MixLinear: Extereme Low Resource Multivaraite Time Series Forecasting with 0.1K Parameters

0. Abstract

MixLinear

Ultra-lightweight MTS forecasting model
- Designed for resource-constrained devices.
Effectively captures both
- (1) temporal domain
- (2) frequency domain
How? By…
- (1) Modeling intra-segment and inter-segment variations
- (2) Extracting frequency variations
  - from a low-dimensional latent space in the frequency domain.

Highly lightweight MTS model
Efficiently captures the temporal and frequency features from both time and frequency domains.
Time domain)
- Captures intra-segment and inter-segment variations
- By decoupling channel and periodic information from the trend components
  - Breaking the trend information into smaller segments.
Frequency domain)
- By mapping the trend into a latent frequency space
  
  & reconstructing the trend spectrum.
Reduction in parameter: from $O\left(n^2\right)$ to $O(n)$
- for $L$-length inputs/outputs
- with a known period $w$
- subsequence length $n=\left\lceil\frac{L}{w}\right\rceil$.

Key innovation of MixLinear

= Ability to extract features from both TIME & FREQ domains

( while minimizing the # of parameters )

However… combining time and frequency domain models

$\rightarrow$ Significantly increase the parameter scale!

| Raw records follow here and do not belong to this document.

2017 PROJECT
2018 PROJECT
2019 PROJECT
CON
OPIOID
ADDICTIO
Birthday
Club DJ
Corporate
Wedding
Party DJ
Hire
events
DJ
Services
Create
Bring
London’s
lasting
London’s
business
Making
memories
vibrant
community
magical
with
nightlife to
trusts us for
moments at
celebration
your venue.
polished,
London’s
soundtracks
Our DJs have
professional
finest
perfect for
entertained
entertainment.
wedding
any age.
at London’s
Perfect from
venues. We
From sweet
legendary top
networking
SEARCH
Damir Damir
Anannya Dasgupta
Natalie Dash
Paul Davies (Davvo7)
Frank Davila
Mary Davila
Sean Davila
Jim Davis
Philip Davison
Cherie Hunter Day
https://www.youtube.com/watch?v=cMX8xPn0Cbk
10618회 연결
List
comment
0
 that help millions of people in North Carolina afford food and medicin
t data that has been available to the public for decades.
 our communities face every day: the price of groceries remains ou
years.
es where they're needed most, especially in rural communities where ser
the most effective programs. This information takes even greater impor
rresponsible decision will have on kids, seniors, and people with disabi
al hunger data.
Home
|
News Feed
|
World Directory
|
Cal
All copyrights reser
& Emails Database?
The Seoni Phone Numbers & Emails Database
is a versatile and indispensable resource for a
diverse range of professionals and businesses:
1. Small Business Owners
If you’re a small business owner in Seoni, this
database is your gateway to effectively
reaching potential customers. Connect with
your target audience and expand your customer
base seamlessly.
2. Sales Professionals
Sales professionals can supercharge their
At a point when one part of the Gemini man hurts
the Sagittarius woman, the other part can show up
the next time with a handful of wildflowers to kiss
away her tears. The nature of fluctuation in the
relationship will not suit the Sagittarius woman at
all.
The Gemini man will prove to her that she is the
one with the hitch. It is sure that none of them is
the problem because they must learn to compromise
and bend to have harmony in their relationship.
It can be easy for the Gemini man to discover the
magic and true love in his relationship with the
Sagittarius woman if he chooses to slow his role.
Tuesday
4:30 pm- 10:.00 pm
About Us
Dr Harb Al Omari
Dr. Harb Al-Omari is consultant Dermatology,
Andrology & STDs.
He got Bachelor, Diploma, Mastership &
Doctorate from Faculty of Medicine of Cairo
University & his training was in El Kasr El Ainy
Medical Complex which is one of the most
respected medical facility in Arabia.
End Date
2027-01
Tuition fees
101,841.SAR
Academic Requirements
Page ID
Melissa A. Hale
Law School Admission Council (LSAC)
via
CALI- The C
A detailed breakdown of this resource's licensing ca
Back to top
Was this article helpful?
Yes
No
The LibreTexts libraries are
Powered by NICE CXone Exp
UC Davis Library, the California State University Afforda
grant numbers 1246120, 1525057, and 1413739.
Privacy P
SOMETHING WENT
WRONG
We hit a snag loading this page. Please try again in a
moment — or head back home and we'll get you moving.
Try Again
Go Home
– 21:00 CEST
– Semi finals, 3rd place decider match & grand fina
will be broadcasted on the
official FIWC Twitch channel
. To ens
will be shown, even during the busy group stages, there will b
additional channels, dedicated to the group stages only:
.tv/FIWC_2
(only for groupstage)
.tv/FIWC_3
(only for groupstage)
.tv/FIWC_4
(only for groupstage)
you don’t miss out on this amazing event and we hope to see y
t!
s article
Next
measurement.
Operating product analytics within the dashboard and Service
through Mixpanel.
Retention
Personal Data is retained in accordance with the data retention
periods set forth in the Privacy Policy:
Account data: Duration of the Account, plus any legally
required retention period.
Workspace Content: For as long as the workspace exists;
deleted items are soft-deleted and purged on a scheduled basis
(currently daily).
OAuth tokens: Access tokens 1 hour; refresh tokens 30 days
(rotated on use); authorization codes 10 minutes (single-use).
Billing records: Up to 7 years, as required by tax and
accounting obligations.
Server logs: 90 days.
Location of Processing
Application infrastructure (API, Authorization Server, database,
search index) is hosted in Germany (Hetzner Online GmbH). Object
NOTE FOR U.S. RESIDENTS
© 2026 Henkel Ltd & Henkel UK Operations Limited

(1) Time Domain Transformation

Existing linear models: Apply pointwise transformations
MixLinear: Captures inter-segment and intra-segment dependencies by splitting the trend into segments

$\rightarrow$ Significantly reduces the # paarams & enhances the locality

(2) Frequency Domain Transformation

Focuses on transforming more compact trend components in a lower-dim

$\rightarrow$ Reduces the model complexity

Divides the trend components into smaller segments

Applies two linear transformations to capture

$\rightarrow$ Significantly reduces the model complexity while enhancing the locality

Two main subprocesses:

TS: $X \in \mathbb{R}^L$ ( with the period $w$ )

Extract trend

step 1) Aggregation
- Apply a 1D conv( kernel size of $w$ )
- Aggregate all the information within each period
step 2) Downsampling
- Downsample the aggregated series by the period $w$
- Result: trend = $X_{\text {Trend }} \in \mathbb{R}^n$, where $n=\left\lceil\frac{L}{w}\right\rceil$.

$\rightarrow$ Effectively decouples the periodic and trend components

( + Zero padding to $X_{\text {Trend }}$ to make $\sqrt{n}$ to be an integer )

Split the trend components $X_{\text {Trend }} \in \mathbb{R}^n$

$\rightarrow$ Into smaller trend segments $X_{\text {Seg }} \in \mathbb{R}^{\sqrt{n}}$.